The EMR’s are equipped with a kit which includes oxygen and an automated external defibrillator (AED) to help patients in a medical emergency such as a heart attack, collapse or breathing difficulties.

Feedback

Chief Fire Officer Ian Hayton from Cleveland Fire Brigade said: “The scheme involves trained firefighters attending incidents in areas where we can reach a casualty and maintain life or reducing suffering and anxiety until a paramedic arrives. This really is a lifesaving partnership; Cleveland Fire Brigade staff can complement and work alongside the professional healthcare staff at North East Ambulance Service to improve patient care outcomes. Cleveland Fire Brigade’s ethos is to make a difference to the lives and safety of our local community. This critical partnership with NEAS allows our firefighters another opportunity to demonstrate how they can achieve that goal.”

Northumberland Fire and Rescue Service Assistant Chief Fire Officer Mark McCarty said: “We are looking forward to working in partnership with the North East Ambulance Service to provide an enhanced level of response to emergency medical incidents. Our firefighters are used to dealing with medical emergencies as part of their role and already work closely with NEAS colleagues in a number of emergency situations. In this pilot, if one of our teams is available when a medical emergency response is requested, we can be at the scene quickly to begin life-saving treatment while waiting for an ambulance crew to arrive, who will then be able to continue the treatment and provide specialist medical care. This is a great opportunity for us to use our skills and training to further benefit the whole community.”

Keith Wanley, the area manager for County Durham and Darlington Fire and Rescue Service, said: “We are extremely pleased to be involved in the regional emergency medical response trial, which will enhance the close working relationship and collaboration we have with our partner agencies. Our fire crews already save many lives through well-established home safety prevention work and by providing a professional response to a wide variety of incidents where people are trapped. From Monday, our fire crews will be expanding their response role to provide medical assistance to people with life threatening conditions, when requested by NEAS, until an ambulance crew can arrive. Also, from the end of January, they will be expanding their prevention work into a range of areas which will including advice and support to prevent trips and falls in the home and other health advice. We hope this trial will provide effective early intervention and support to save many more lives.”
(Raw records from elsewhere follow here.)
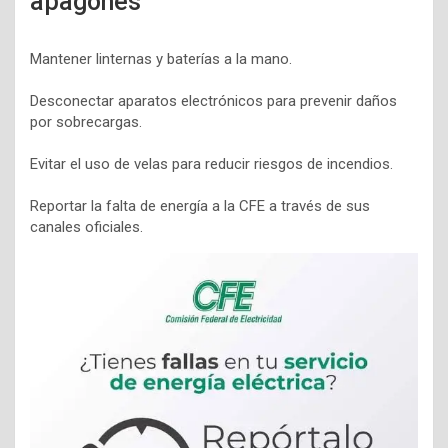
apagones
Mantener linternas y baterías a la mano.
Desconectar aparatos electrónicos para prevenir daños
por sobrecargas.
Evitar el uso de velas para reducir riesgos de incendios.
Reportar la falta de energía a la CFE a través de sus
canales oficiales.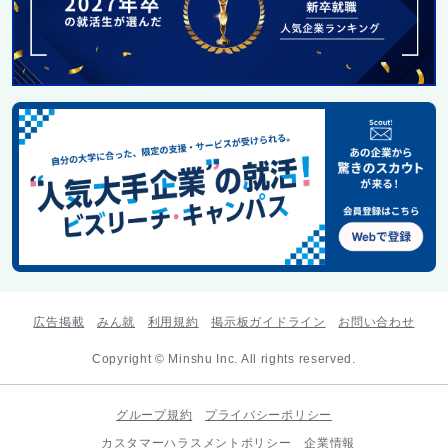
広告掲載
みん就
利用規約
掲示板ガイドライン
お問い合わせ
Copyright © Minshu Inc. All rights reserved.
グループ規約
プライバシーポリシー
カスタマーハラスメントポリシー
企業情報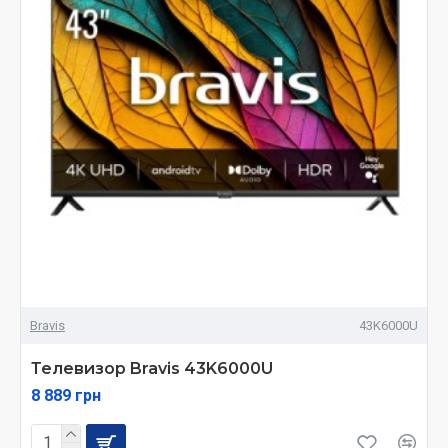
Bravis
43K6000U
Телевизор Bravis 43K6000U
8 889 грн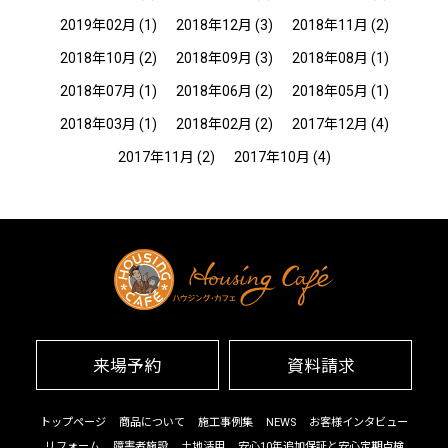
2019年02月
(1)
2018年12月
(3)
2018年11月
(2)
2018年10月
(2)
2018年09月
(3)
2018年08月
(1)
2018年07月
(1)
2018年06月
(2)
2018年05月
(1)
2018年03月
(1)
2018年02月
(2)
2017年12月
(4)
2017年11月
(2)
2017年10月
(4)
来場予約
資料請求
トップページ
商品について
施工事例集
NEWS
お客様インタビュー
リフォーム
障害者施設
土地活用
安心10年追加保証と安心定期点検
Chris Lowther, Assistant Chief Fire Officer at Tyne and Wear Fire and Rescue Service, said: “Saving lives has always been at the core of what we do and crews are used to providing life-saving first aid at incidents. Our trial is looking at how we can extend that work in partnership with NEAS as a part of our clear purpose to create the safest communities.
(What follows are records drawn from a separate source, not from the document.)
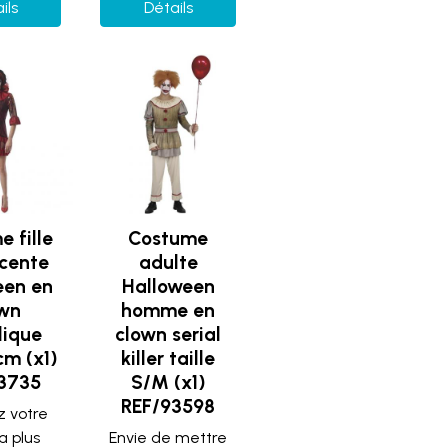
ils
Détails
 fille
Costume
cente
adulte
een en
Halloween
wn
homme en
lique
clown serial
cm (x1)
killer taille
3735
S/M (x1)
REF/93598
z votre
a plus
Envie de mettre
“Responding to fires and emergencies will always be the top priority for our crews but it makes sense to enable properly trained firefighters to deliver appropriate medical assistance if they can get to the scene first while an ambulance is on its way.”

The trial will run until 30 June 2016 and will be monitored on a daily basis by all parties to ensure it remains an effective scheme offering a level of quality patient care in the local community. Throughout the trial data will be gathered to allow for a full evaluation following its completion.
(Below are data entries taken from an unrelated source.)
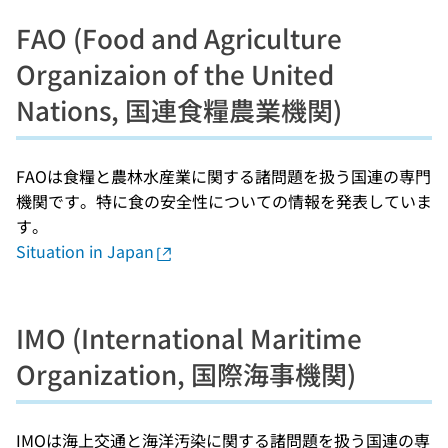
FAO (Food and Agriculture
Organizaion of the United
Nations, 国連食糧農業機関)
FAOは食糧と農林水産業に関する諸問題を扱う国連の専門
機関です。特に食の安全性についての情報を発表していま
す。
Situation in Japan
IMO (International Maritime
Organization, 国際海事機関)
IMOは海上交通と海洋汚染に関する諸問題を扱う国連の専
Caroline added: “At NEAS we are already supported by Community First Responder volunteers who work tremendously hard and do a fantastic job in their local areas. The addition of EMRs will further strengthen our response in these communities and the two models will work side-by-side to save more lives.”

The trial officially launches this month in Tyne and Wear (11th Jan), Northumberland (11th Jan), County Durham and Darlington (11th Jan). Cleveland Fire Brigade, which has been providing this service for a number of years, is extending the service across the Teesside area throughout January.